The reserved judgment in the “Stig” case was handed down by Mr Justice Morgan yesterday in the Chancery Division of the High Court.  The judgment, BBC v HarperCollins and others ([2010]EWCA 2424 (Ch)), is available on Bailii.

On 17 August 2010 the BBC issued an application for an interim injunction seeking to restrain three Defendants from disclosing confidential information, including the identity of the Stig, the racing driving engaged by BBC in the programme Top Gear. The Defendants were not named in the Claim Form and the substantive hearing for the interim injunction was heard in private on the 31 August and 1 September 2010.

On 1 September 2010, Mr Justice Morgan refused the BBC an interim injunction restraining the Second defendant, as the mysterious Stig from revealing the identity of the Stig and also refused an injunction restraining publishing other confidential information in his forthcoming autobiography to be published by Harper Collins.  His reasoning is now provided in the judgment handed down yesterday.  It is interesting decision about the law of commercial confidentiality applied to an unusual set of facts.

The BBC engaged the Second Defendant in about 2003 through his service company to drive and race cars on the Top Gear programme as the Stig.  The BBC relied upon express contractual obligations arising out a contract with the second defendant’s service company and/or equitable obligations of confidence.

The Judge held that the driver was bound by an equitable obligation of confidence ( rather than contractual obligation since the second defendant was not party to the contract) not to reveal the fact that he was the Stig.

The Defendants argued that identity of the Stig was in the public domain and therefore there was nothing confidential to protect.

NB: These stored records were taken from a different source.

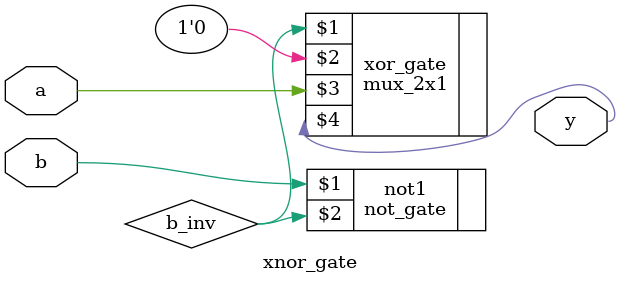
<source format=v>
module xnor_gate (
	input a, b,
	output y
);

wire b_inv;
not_gate not1 (b, b_inv);

mux_2x1 xor_gate (b_inv, 1'b0, a, y);

endmodule

</source>
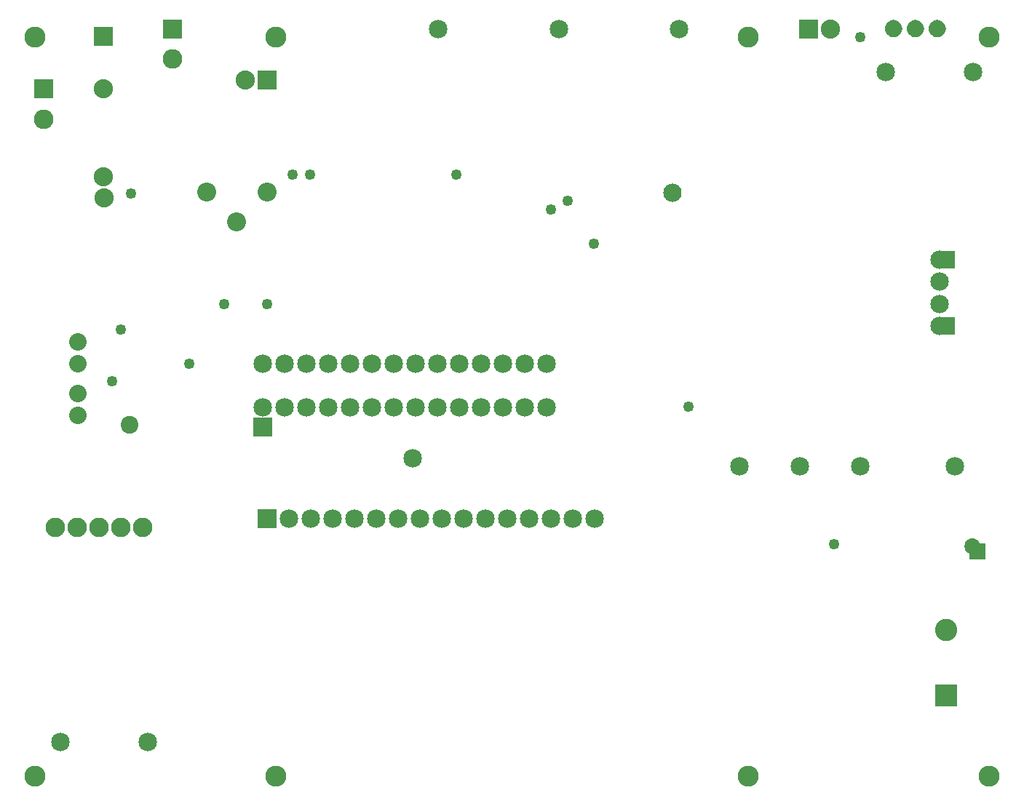
<source format=gbs>
G04 MADE WITH FRITZING*
G04 WWW.FRITZING.ORG*
G04 DOUBLE SIDED*
G04 HOLES PLATED*
G04 CONTOUR ON CENTER OF CONTOUR VECTOR*
%ASAXBY*%
%FSLAX23Y23*%
%MOIN*%
%OFA0B0*%
%SFA1.0B1.0*%
%ADD10C,0.096614*%
%ADD11C,0.049370*%
%ADD12C,0.090000*%
%ADD13C,0.088000*%
%ADD14C,0.072992*%
%ADD15C,0.085000*%
%ADD16C,0.102000*%
%ADD17C,0.086772*%
%ADD18C,0.080000*%
%ADD19C,0.080925*%
%ADD20C,0.080866*%
%ADD21C,0.089370*%
%ADD22C,0.084472*%
%ADD23C,0.084000*%
%ADD24R,0.090000X0.090000*%
%ADD25R,0.088000X0.088000*%
%ADD26R,0.072992X0.072992*%
%ADD27R,0.102000X0.102000*%
%ADD28R,0.085000X0.085000*%
%ADD29R,0.084108X0.084472*%
%ADD30R,0.001000X0.001000*%
%LNMASK0*%
G90*
G70*
G54D10*
X1241Y3672D03*
X3406Y3672D03*
X3406Y286D03*
X1241Y286D03*
X139Y3672D03*
X139Y286D03*
X4509Y286D03*
X4509Y3672D03*
G54D11*
X493Y2097D03*
X579Y2956D03*
X2068Y3042D03*
X3131Y1979D03*
X3918Y3672D03*
X3800Y1349D03*
X532Y2333D03*
X2580Y2924D03*
X847Y2176D03*
X2501Y2884D03*
X2698Y2727D03*
X1202Y2451D03*
X1005Y2451D03*
X1320Y3042D03*
X1398Y3042D03*
G54D12*
X178Y3435D03*
X178Y3298D03*
X768Y3711D03*
X768Y3573D03*
G54D13*
X454Y3675D03*
X455Y2935D03*
X454Y3034D03*
X454Y3435D03*
X1202Y3475D03*
X1102Y3475D03*
G54D14*
X4434Y1339D03*
X4434Y1339D03*
G54D15*
X4351Y1705D03*
X4351Y1705D03*
G54D16*
X4312Y655D03*
X4312Y955D03*
G54D17*
X1202Y2963D03*
X926Y2963D03*
X1064Y2825D03*
G54D15*
X1869Y1742D03*
X1869Y1742D03*
G54D18*
X335Y1939D03*
X335Y2039D03*
G54D15*
X257Y443D03*
X657Y443D03*
G54D18*
X335Y2176D03*
X335Y2276D03*
G54D15*
X1183Y1976D03*
X1183Y2176D03*
X1283Y1976D03*
X1283Y2176D03*
X1383Y1976D03*
X1383Y2176D03*
X1483Y1976D03*
X1483Y2176D03*
X1583Y1976D03*
X1583Y2176D03*
X1683Y1976D03*
X1683Y2176D03*
X1783Y1976D03*
X1783Y2176D03*
X1883Y1976D03*
X1883Y2176D03*
X1983Y1976D03*
X1983Y2176D03*
X2083Y1976D03*
X2083Y2176D03*
X2183Y1976D03*
X2183Y2176D03*
X2283Y1976D03*
X2283Y2176D03*
X2383Y1976D03*
X2383Y2176D03*
X2483Y1976D03*
X2483Y2176D03*
G54D19*
X572Y1898D03*
G54D20*
X572Y1898D03*
G54D21*
X232Y1428D03*
X332Y1428D03*
X432Y1428D03*
X532Y1428D03*
X632Y1428D03*
G54D15*
X4036Y3514D03*
X4436Y3514D03*
G54D13*
X3682Y3711D03*
X3782Y3711D03*
G54D22*
X4284Y2652D03*
X4284Y2652D03*
X4284Y2552D03*
X4284Y2552D03*
X4284Y2451D03*
X4284Y2451D03*
X4284Y2351D03*
X4284Y2351D03*
G54D23*
X3059Y2960D03*
X3059Y2960D03*
X3059Y2960D03*
X3059Y2960D03*
G54D15*
X2538Y3711D03*
X2538Y3711D03*
X1987Y3711D03*
X1987Y3711D03*
X3089Y3711D03*
X3089Y3711D03*
X3918Y1705D03*
X3918Y1705D03*
X3643Y1705D03*
X3643Y1705D03*
X3367Y1705D03*
X3367Y1705D03*
X1202Y1467D03*
X1302Y1467D03*
X1402Y1467D03*
X1502Y1467D03*
X1602Y1467D03*
X1702Y1467D03*
X1802Y1467D03*
X1902Y1467D03*
X2002Y1467D03*
X2102Y1467D03*
X2202Y1467D03*
X2302Y1467D03*
X2402Y1467D03*
X2502Y1467D03*
X2602Y1467D03*
X2702Y1467D03*
G54D24*
X178Y3435D03*
X768Y3711D03*
G54D25*
X454Y3675D03*
X1202Y3475D03*
G54D26*
X4457Y1315D03*
G54D27*
X4312Y655D03*
G54D28*
X1183Y1888D03*
G54D25*
X3682Y3711D03*
G54D29*
X4312Y2652D03*
X4312Y2351D03*
G54D28*
X1201Y1467D03*
G54D30*
X4066Y3751D02*
X4076Y3751D01*
X4166Y3751D02*
X4176Y3751D01*
X4266Y3751D02*
X4276Y3751D01*
X4062Y3750D02*
X4081Y3750D01*
X4162Y3750D02*
X4181Y3750D01*
X4262Y3750D02*
X4281Y3750D01*
X4059Y3749D02*
X4083Y3749D01*
X4159Y3749D02*
X4183Y3749D01*
X4259Y3749D02*
X4283Y3749D01*
X4057Y3748D02*
X4086Y3748D01*
X4157Y3748D02*
X4186Y3748D01*
X4257Y3748D02*
X4286Y3748D01*
X4055Y3747D02*
X4088Y3747D01*
X4155Y3747D02*
X4188Y3747D01*
X4255Y3747D02*
X4288Y3747D01*
X4053Y3746D02*
X4089Y3746D01*
X4153Y3746D02*
X4189Y3746D01*
X4253Y3746D02*
X4289Y3746D01*
X4052Y3745D02*
X4091Y3745D01*
X4152Y3745D02*
X4191Y3745D01*
X4252Y3745D02*
X4291Y3745D01*
X4050Y3744D02*
X4092Y3744D01*
X4150Y3744D02*
X4192Y3744D01*
X4250Y3744D02*
X4292Y3744D01*
X4049Y3743D02*
X4094Y3743D01*
X4149Y3743D02*
X4194Y3743D01*
X4249Y3743D02*
X4294Y3743D01*
X4048Y3742D02*
X4095Y3742D01*
X4148Y3742D02*
X4195Y3742D01*
X4248Y3742D02*
X4295Y3742D01*
X4046Y3741D02*
X4096Y3741D01*
X4146Y3741D02*
X4196Y3741D01*
X4246Y3741D02*
X4296Y3741D01*
X4045Y3740D02*
X4097Y3740D01*
X4145Y3740D02*
X4197Y3740D01*
X4245Y3740D02*
X4297Y3740D01*
X4044Y3739D02*
X4098Y3739D01*
X4144Y3739D02*
X4198Y3739D01*
X4244Y3739D02*
X4298Y3739D01*
X4043Y3738D02*
X4099Y3738D01*
X4143Y3738D02*
X4199Y3738D01*
X4243Y3738D02*
X4299Y3738D01*
X4042Y3737D02*
X4100Y3737D01*
X4142Y3737D02*
X4200Y3737D01*
X4242Y3737D02*
X4300Y3737D01*
X4042Y3736D02*
X4101Y3736D01*
X4142Y3736D02*
X4201Y3736D01*
X4242Y3736D02*
X4301Y3736D01*
X4041Y3735D02*
X4102Y3735D01*
X4141Y3735D02*
X4202Y3735D01*
X4241Y3735D02*
X4302Y3735D01*
X4040Y3734D02*
X4103Y3734D01*
X4140Y3734D02*
X4203Y3734D01*
X4240Y3734D02*
X4303Y3734D01*
X4039Y3733D02*
X4103Y3733D01*
X4139Y3733D02*
X4203Y3733D01*
X4239Y3733D02*
X4303Y3733D01*
X4039Y3732D02*
X4104Y3732D01*
X4139Y3732D02*
X4204Y3732D01*
X4239Y3732D02*
X4304Y3732D01*
X4038Y3731D02*
X4105Y3731D01*
X4138Y3731D02*
X4205Y3731D01*
X4238Y3731D02*
X4305Y3731D01*
X4037Y3730D02*
X4105Y3730D01*
X4137Y3730D02*
X4205Y3730D01*
X4237Y3730D02*
X4305Y3730D01*
X4037Y3729D02*
X4106Y3729D01*
X4137Y3729D02*
X4206Y3729D01*
X4237Y3729D02*
X4306Y3729D01*
X4036Y3728D02*
X4106Y3728D01*
X4136Y3728D02*
X4206Y3728D01*
X4236Y3728D02*
X4306Y3728D01*
X4036Y3727D02*
X4107Y3727D01*
X4136Y3727D02*
X4207Y3727D01*
X4236Y3727D02*
X4307Y3727D01*
X4035Y3726D02*
X4107Y3726D01*
X4135Y3726D02*
X4207Y3726D01*
X4235Y3726D02*
X4307Y3726D01*
X4035Y3725D02*
X4108Y3725D01*
X4135Y3725D02*
X4208Y3725D01*
X4235Y3725D02*
X4308Y3725D01*
X4034Y3724D02*
X4108Y3724D01*
X4134Y3724D02*
X4208Y3724D01*
X4234Y3724D02*
X4308Y3724D01*
X4034Y3723D02*
X4109Y3723D01*
X4134Y3723D02*
X4209Y3723D01*
X4234Y3723D02*
X4309Y3723D01*
X4034Y3722D02*
X4109Y3722D01*
X4134Y3722D02*
X4209Y3722D01*
X4234Y3722D02*
X4309Y3722D01*
X4033Y3721D02*
X4109Y3721D01*
X4133Y3721D02*
X4209Y3721D01*
X4233Y3721D02*
X4309Y3721D01*
X4033Y3720D02*
X4110Y3720D01*
X4133Y3720D02*
X4210Y3720D01*
X4233Y3720D02*
X4310Y3720D01*
X4033Y3719D02*
X4110Y3719D01*
X4133Y3719D02*
X4210Y3719D01*
X4233Y3719D02*
X4310Y3719D01*
X4032Y3718D02*
X4110Y3718D01*
X4132Y3718D02*
X4210Y3718D01*
X4232Y3718D02*
X4310Y3718D01*
X4032Y3717D02*
X4110Y3717D01*
X4132Y3717D02*
X4210Y3717D01*
X4232Y3717D02*
X4310Y3717D01*
X4032Y3716D02*
X4110Y3716D01*
X4132Y3716D02*
X4210Y3716D01*
X4232Y3716D02*
X4310Y3716D01*
X4032Y3715D02*
X4111Y3715D01*
X4132Y3715D02*
X4211Y3715D01*
X4232Y3715D02*
X4311Y3715D01*
X4032Y3714D02*
X4111Y3714D01*
X4132Y3714D02*
X4211Y3714D01*
X4232Y3714D02*
X4311Y3714D01*
X4032Y3713D02*
X4111Y3713D01*
X4132Y3713D02*
X4211Y3713D01*
X4232Y3713D02*
X4311Y3713D01*
X4032Y3712D02*
X4111Y3712D01*
X4132Y3712D02*
X4211Y3712D01*
X4232Y3712D02*
X4311Y3712D01*
X4032Y3711D02*
X4111Y3711D01*
X4132Y3711D02*
X4211Y3711D01*
X4232Y3711D02*
X4311Y3711D01*
X4032Y3710D02*
X4111Y3710D01*
X4132Y3710D02*
X4211Y3710D01*
X4232Y3710D02*
X4311Y3710D01*
X4032Y3709D02*
X4111Y3709D01*
X4132Y3709D02*
X4211Y3709D01*
X4232Y3709D02*
X4311Y3709D01*
X4032Y3708D02*
X4111Y3708D01*
X4132Y3708D02*
X4211Y3708D01*
X4232Y3708D02*
X4311Y3708D01*
X4032Y3707D02*
X4110Y3707D01*
X4132Y3707D02*
X4210Y3707D01*
X4232Y3707D02*
X4310Y3707D01*
X4032Y3706D02*
X4110Y3706D01*
X4132Y3706D02*
X4210Y3706D01*
X4232Y3706D02*
X4310Y3706D01*
X4033Y3705D02*
X4110Y3705D01*
X4132Y3705D02*
X4210Y3705D01*
X4232Y3705D02*
X4310Y3705D01*
X4033Y3704D02*
X4110Y3704D01*
X4133Y3704D02*
X4210Y3704D01*
X4233Y3704D02*
X4310Y3704D01*
X4033Y3703D02*
X4110Y3703D01*
X4133Y3703D02*
X4210Y3703D01*
X4233Y3703D02*
X4310Y3703D01*
X4033Y3702D02*
X4109Y3702D01*
X4133Y3702D02*
X4209Y3702D01*
X4233Y3702D02*
X4309Y3702D01*
X4034Y3701D02*
X4109Y3701D01*
X4134Y3701D02*
X4209Y3701D01*
X4234Y3701D02*
X4309Y3701D01*
X4034Y3700D02*
X4109Y3700D01*
X4134Y3700D02*
X4209Y3700D01*
X4234Y3700D02*
X4309Y3700D01*
X4034Y3699D02*
X4108Y3699D01*
X4134Y3699D02*
X4208Y3699D01*
X4234Y3699D02*
X4308Y3699D01*
X4035Y3698D02*
X4108Y3698D01*
X4135Y3698D02*
X4208Y3698D01*
X4235Y3698D02*
X4308Y3698D01*
X4035Y3697D02*
X4107Y3697D01*
X4135Y3697D02*
X4207Y3697D01*
X4235Y3697D02*
X4307Y3697D01*
X4036Y3696D02*
X4107Y3696D01*
X4136Y3696D02*
X4207Y3696D01*
X4236Y3696D02*
X4307Y3696D01*
X4036Y3695D02*
X4106Y3695D01*
X4136Y3695D02*
X4206Y3695D01*
X4236Y3695D02*
X4306Y3695D01*
X4037Y3694D02*
X4106Y3694D01*
X4137Y3694D02*
X4206Y3694D01*
X4237Y3694D02*
X4306Y3694D01*
X4037Y3693D02*
X4105Y3693D01*
X4137Y3693D02*
X4205Y3693D01*
X4237Y3693D02*
X4305Y3693D01*
X4038Y3692D02*
X4105Y3692D01*
X4138Y3692D02*
X4205Y3692D01*
X4238Y3692D02*
X4305Y3692D01*
X4039Y3691D02*
X4104Y3691D01*
X4139Y3691D02*
X4204Y3691D01*
X4239Y3691D02*
X4304Y3691D01*
X4039Y3690D02*
X4103Y3690D01*
X4139Y3690D02*
X4203Y3690D01*
X4239Y3690D02*
X4303Y3690D01*
X4040Y3689D02*
X4103Y3689D01*
X4140Y3689D02*
X4203Y3689D01*
X4240Y3689D02*
X4303Y3689D01*
X4041Y3688D02*
X4102Y3688D01*
X4141Y3688D02*
X4202Y3688D01*
X4241Y3688D02*
X4302Y3688D01*
X4042Y3687D02*
X4101Y3687D01*
X4142Y3687D02*
X4201Y3687D01*
X4242Y3687D02*
X4301Y3687D01*
X4042Y3686D02*
X4100Y3686D01*
X4142Y3686D02*
X4200Y3686D01*
X4242Y3686D02*
X4300Y3686D01*
X4043Y3685D02*
X4099Y3685D01*
X4143Y3685D02*
X4199Y3685D01*
X4243Y3685D02*
X4299Y3685D01*
X4044Y3684D02*
X4098Y3684D01*
X4144Y3684D02*
X4198Y3684D01*
X4244Y3684D02*
X4298Y3684D01*
X4045Y3683D02*
X4097Y3683D01*
X4145Y3683D02*
X4197Y3683D01*
X4245Y3683D02*
X4297Y3683D01*
X4046Y3682D02*
X4096Y3682D01*
X4146Y3682D02*
X4196Y3682D01*
X4246Y3682D02*
X4296Y3682D01*
X4048Y3681D02*
X4095Y3681D01*
X4148Y3681D02*
X4195Y3681D01*
X4248Y3681D02*
X4295Y3681D01*
X4049Y3680D02*
X4094Y3680D01*
X4149Y3680D02*
X4194Y3680D01*
X4249Y3680D02*
X4294Y3680D01*
X4050Y3679D02*
X4092Y3679D01*
X4150Y3679D02*
X4192Y3679D01*
X4250Y3679D02*
X4292Y3679D01*
X4052Y3678D02*
X4091Y3678D01*
X4152Y3678D02*
X4191Y3678D01*
X4252Y3678D02*
X4291Y3678D01*
X4053Y3677D02*
X4089Y3677D01*
X4153Y3677D02*
X4189Y3677D01*
X4253Y3677D02*
X4289Y3677D01*
X4055Y3676D02*
X4088Y3676D01*
X4155Y3676D02*
X4188Y3676D01*
X4255Y3676D02*
X4288Y3676D01*
X4057Y3675D02*
X4086Y3675D01*
X4157Y3675D02*
X4186Y3675D01*
X4257Y3675D02*
X4286Y3675D01*
X4059Y3674D02*
X4083Y3674D01*
X4159Y3674D02*
X4183Y3674D01*
X4259Y3674D02*
X4283Y3674D01*
X4062Y3673D02*
X4080Y3673D01*
X4162Y3673D02*
X4180Y3673D01*
X4262Y3673D02*
X4280Y3673D01*
X4066Y3672D02*
X4076Y3672D01*
X4166Y3672D02*
X4176Y3672D01*
X4266Y3672D02*
X4276Y3672D01*
D02*
G04 End of Mask0*
M02*
</source>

Relying upon the classic statement set out by Lord Goff in the Spycatcher case from 1990, the Court held that the information had during August of this year been disclosed so extensively in the media that it was in the public domain making it likely that he would not have succeeded at trial:

“In my judgment, the press coverage, in particular the press coverage in August 2010, goes well beyond speculation as to the identity of The Stig. The statements in the press that Mr Collins was The Stig would be understood by the public as statements of fact. The number of different newspapers which have stated that fact is such that the fact is now generally accessible. For all practical purposes, anyone who would have any interest in knowing the identity of The Stig now knows it. The identity of The Stig is no longer a secret and it is no longer confidential information. I conclude that at the latest by 29th August 2010, the date of the last of the thirteen publications (between 19th and 29th August 2010) to which I referred above, the fact that Mr Collins was The Stig was so generally accessible that that information had lost its confidential character. At the lowest, I think it is likely that the court at any trial of this action would reach that conclusion.”

This part of the decision was inevitable given the extensive coverage in the media.

A more interesting part of the ruling is that concerning the Springboard Principle, namely that the court can, in certain cases restrain publication of material that is no longer confidential where a defendant has benefited by a past breach of duty of confidence and thereby gained an unfair advantage. This principle was based on the 1982 case of Schering Chemicals v Falkman [1982] 1 QB. The Judge followed the recent decision of Mr Justice Arnold in Vestergaard Fransden A/S v Bestnet Europe Ltd [2010] FSR 2;

“The decision in Schering Chemicals was analysed in Vestergaard. In the latter case, it was held that Schering Chemicals was to be regarded as a case where the information always had a limited degree of confidentiality and it was that which was protected by the injunction in that case. I accept that analysis of Schering Chemicals. Further, in my judgment, there is later authority which shows that Schering Chemicals cannot any longer be, if it ever could have been, relied upon as establishing the proposition that the court can restrain publication of material which is no longer confidential. I refer to the treatment of that decision by Lord Oliver of Aylmerton in A.G. v Guardian [1987] 1 WLR 1248 at 1319 D-E, referred to by Bingham LJ in the Court of Appeal in A.G. v Guardian Newspapers (No. 2) [1990] 1 AC 109 at 217C. I stress that I am only concerned at the present point with the equitable duty of confidence and not with the effect of any contractual restriction on disclosure of information”

The information in the public domain was that The Stig was the racing driver Ben Collins.  His autobiography has now been published and is in the bestseller lists.